2004-08-27

flea: (Default)
2004-08-27 12:55 pm

(no subject)

I really need to write up something about my grandparents for the memorial next month. And I'm having a hard time getting started. So here are fragments:

All about food: in the house in Woods Hole, I remember Pepperidge Farm molasses bread, removed from the toaster with toast tongs. Portugese bread. Being asked if we wanted a glass of bitter lemon (I suppose they used it in a cocktail but I don't know what - we found some in the Kronig's on the Vineyard this summer and it's very bitter!) Being invited to have a "chocolate covered" (Eskimo pie) after dinner. Hamburger zucchini for dinner and the accompanying story of smart-mouthed Toby who when asked "do you want to sauce on top or beside" replied "underneath."

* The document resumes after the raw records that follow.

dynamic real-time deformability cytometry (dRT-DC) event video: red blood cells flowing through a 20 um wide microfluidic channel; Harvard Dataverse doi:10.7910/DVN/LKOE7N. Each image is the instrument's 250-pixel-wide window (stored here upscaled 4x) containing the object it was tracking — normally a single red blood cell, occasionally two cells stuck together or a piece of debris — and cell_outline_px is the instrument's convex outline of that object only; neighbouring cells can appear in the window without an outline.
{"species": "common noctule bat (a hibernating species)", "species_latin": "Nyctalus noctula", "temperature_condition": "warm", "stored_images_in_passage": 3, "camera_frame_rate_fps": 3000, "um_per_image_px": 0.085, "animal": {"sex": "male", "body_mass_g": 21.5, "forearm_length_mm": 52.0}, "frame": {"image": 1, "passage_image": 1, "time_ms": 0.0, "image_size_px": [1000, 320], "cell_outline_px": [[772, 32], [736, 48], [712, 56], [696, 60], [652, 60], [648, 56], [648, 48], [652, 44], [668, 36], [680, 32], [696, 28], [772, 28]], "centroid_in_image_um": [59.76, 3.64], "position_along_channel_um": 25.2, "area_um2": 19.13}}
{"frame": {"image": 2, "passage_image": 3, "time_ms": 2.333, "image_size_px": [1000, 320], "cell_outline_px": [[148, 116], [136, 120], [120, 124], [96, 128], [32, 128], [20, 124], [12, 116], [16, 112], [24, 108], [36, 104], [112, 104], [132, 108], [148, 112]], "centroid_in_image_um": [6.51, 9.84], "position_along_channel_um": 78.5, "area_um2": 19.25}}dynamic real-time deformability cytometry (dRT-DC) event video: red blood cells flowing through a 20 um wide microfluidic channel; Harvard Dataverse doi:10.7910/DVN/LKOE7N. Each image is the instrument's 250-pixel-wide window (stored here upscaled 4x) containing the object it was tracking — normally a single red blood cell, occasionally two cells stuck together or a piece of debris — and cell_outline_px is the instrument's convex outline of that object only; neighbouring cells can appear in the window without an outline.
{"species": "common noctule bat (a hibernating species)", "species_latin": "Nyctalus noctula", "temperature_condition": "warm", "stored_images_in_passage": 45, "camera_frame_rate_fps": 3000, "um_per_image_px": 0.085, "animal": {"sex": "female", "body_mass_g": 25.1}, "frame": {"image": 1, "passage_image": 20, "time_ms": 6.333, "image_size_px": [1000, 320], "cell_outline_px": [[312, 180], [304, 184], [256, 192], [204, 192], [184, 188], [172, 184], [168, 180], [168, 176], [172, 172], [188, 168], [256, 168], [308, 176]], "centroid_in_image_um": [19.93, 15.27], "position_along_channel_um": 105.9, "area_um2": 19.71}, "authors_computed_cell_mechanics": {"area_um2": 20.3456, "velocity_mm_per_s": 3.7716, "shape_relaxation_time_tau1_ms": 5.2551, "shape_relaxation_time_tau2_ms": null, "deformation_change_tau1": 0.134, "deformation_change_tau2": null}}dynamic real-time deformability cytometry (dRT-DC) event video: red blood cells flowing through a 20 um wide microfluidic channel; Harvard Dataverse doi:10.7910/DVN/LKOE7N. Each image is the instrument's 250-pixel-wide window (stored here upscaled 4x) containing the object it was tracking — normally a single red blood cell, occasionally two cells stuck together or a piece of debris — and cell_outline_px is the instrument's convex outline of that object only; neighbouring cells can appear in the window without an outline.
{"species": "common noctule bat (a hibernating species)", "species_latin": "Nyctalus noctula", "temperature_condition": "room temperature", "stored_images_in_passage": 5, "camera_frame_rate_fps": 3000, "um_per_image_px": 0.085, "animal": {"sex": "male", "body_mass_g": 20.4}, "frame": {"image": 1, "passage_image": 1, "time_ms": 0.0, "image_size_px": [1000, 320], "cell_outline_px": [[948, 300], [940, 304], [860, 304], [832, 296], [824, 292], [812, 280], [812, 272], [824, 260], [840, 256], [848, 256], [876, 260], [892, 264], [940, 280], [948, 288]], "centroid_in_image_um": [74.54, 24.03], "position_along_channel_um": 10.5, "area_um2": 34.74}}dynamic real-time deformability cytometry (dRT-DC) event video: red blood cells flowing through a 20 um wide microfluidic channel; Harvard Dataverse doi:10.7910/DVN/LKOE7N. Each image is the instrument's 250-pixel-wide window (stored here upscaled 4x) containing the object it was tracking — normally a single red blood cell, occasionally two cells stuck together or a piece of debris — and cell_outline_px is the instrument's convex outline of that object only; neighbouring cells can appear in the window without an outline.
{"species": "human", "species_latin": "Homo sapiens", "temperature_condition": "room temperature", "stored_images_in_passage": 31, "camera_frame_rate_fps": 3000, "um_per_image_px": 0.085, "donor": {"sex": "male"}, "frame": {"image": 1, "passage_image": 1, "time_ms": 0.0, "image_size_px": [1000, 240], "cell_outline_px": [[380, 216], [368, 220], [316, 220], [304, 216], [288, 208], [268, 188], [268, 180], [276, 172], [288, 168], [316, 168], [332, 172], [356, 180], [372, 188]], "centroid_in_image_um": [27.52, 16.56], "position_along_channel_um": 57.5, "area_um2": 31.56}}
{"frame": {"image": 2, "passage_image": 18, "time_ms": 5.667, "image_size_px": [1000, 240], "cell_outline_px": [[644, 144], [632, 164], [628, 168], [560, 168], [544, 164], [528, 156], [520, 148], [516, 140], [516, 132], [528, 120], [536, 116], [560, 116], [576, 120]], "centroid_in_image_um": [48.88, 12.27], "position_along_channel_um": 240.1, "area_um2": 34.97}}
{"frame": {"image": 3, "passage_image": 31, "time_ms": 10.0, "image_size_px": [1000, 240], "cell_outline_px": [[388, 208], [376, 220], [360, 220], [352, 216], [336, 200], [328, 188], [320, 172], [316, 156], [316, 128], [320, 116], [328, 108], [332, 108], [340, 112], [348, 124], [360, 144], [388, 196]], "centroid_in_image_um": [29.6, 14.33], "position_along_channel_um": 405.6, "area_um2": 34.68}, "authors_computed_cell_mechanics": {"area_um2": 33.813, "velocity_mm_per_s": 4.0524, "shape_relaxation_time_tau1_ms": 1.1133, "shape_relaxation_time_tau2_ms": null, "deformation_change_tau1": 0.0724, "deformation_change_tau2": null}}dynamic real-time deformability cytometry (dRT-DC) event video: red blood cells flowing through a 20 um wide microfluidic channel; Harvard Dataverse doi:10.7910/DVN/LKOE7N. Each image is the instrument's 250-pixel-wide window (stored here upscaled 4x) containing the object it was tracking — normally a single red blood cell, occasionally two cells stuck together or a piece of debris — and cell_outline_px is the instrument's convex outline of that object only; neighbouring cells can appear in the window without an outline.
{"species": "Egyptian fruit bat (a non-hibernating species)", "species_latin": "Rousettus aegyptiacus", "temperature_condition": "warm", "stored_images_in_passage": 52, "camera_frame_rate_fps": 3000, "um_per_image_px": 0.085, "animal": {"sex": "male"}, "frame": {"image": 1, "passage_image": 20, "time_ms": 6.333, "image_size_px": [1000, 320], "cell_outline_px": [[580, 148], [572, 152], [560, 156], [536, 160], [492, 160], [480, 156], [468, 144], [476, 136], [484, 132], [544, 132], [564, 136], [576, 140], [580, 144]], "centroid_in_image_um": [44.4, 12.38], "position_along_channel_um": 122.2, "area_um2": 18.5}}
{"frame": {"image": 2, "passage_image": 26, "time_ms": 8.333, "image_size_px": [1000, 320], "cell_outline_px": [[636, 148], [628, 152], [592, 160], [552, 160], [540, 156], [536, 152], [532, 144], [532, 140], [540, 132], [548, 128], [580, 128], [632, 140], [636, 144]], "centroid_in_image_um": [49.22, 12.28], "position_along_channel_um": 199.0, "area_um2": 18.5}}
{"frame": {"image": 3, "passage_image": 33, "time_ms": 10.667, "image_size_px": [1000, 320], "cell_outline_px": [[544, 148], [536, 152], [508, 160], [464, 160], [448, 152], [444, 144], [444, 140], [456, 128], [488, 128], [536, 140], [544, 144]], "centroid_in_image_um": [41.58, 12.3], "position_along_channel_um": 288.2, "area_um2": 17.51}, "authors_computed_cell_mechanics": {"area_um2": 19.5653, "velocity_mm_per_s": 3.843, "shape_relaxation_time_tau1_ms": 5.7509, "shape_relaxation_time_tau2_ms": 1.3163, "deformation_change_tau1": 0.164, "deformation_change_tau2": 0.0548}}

George I remember as a gentle man - when Toby told a story of him cursing at bad drivers on car trips I was so shocked! He was so intelligent and so intellectual in his approach to the world that I think he was a bit inscrutable to children. When I was perhaps 13 he asked me in all seriousness to explain to him what the appeal of rock music was - and really, he wanted a music theory/cultural theory answer, which I was unable to provide. (I could do better now, though I'm still not musical). He was impossible to defeat at scrabble, and threw awry a game of dictionary at Phoebe and Steve's in Brighton because he kept knowing every obscure word we could find in their weighty dictionary. (He is the coiner of a word in the OED - a scientific term - and right now I forget what it is - must ask Toby.) But not intelligent in a fierce or competitive way - more in an otherworldly, abstracted way. Yet, of course, very willing to roughhouse with small children. I feel remiss in my memories of him since so many are from after I came out from the darkness of adolescence, at which point his Parkinson's was pretty well advanced. I don't feel the adult me knew the fully functioning him.

Going to the beach, coming home wet and sticky with sand and sitting on a big plastic sheet in the back of George's Rabbit, then bathing in the big clawfoot tub. The magical day when we came home from the beach to a surprise birthday party (I was turning 4). Every time we went to the beach in August after that (our birthdays all early September) I wished for another party. Yellow cake, white frosting, gumdrops.
flea: (Default)
2004-08-27 08:10 pm

Thank you Oliver Sacks

I have wondered about this for many many years, asked the b.org hivemind once, and before that the Sayers list I frequented, two of the most erudite gatherings I have ever encountered, and nobody knew. And then Sacks just drops it in to his recent New Yorker essay:

"Sometimes, as one is falling asleep, there may be a massive, involuntary jerk - a myloconic jerk - of the body. Thogh such jerks are generated in primitive parts of the brain stem (they are, so to speak, brain-stem reflexes), and as such are without any intrinsic meaning or motive, they may be given meaning and context, turned into acts, by an instantly improvised dream. Thus the jerk may be associated with a dream of tripping, or stepping over a precipice, lunging forward to catch a ball, and so on. Such dreams may be extremely vivid, and have several "scenes." Subjectively, they appear to start before the jerk, and yet preumably the enitre dream mechanism is stimulated by the first, preconscious perception of the jerk. All of this elaborate restructuring of time occurs in a second or less."

My myloconic jerk dreams are usually stairs, occasionally stepping off a curb.

Also, in flea trivia, celebrity name-dropping division, I once served dinner to Oliver Sacks, when he lectured at my college. He asked what the fish on the plate was, and I had to go ask, and the cook said "molly molly" which I repeated, and Sacks looked perplexed then came up with "mahi mahi." And I felt dumb (I'd never heard of it.)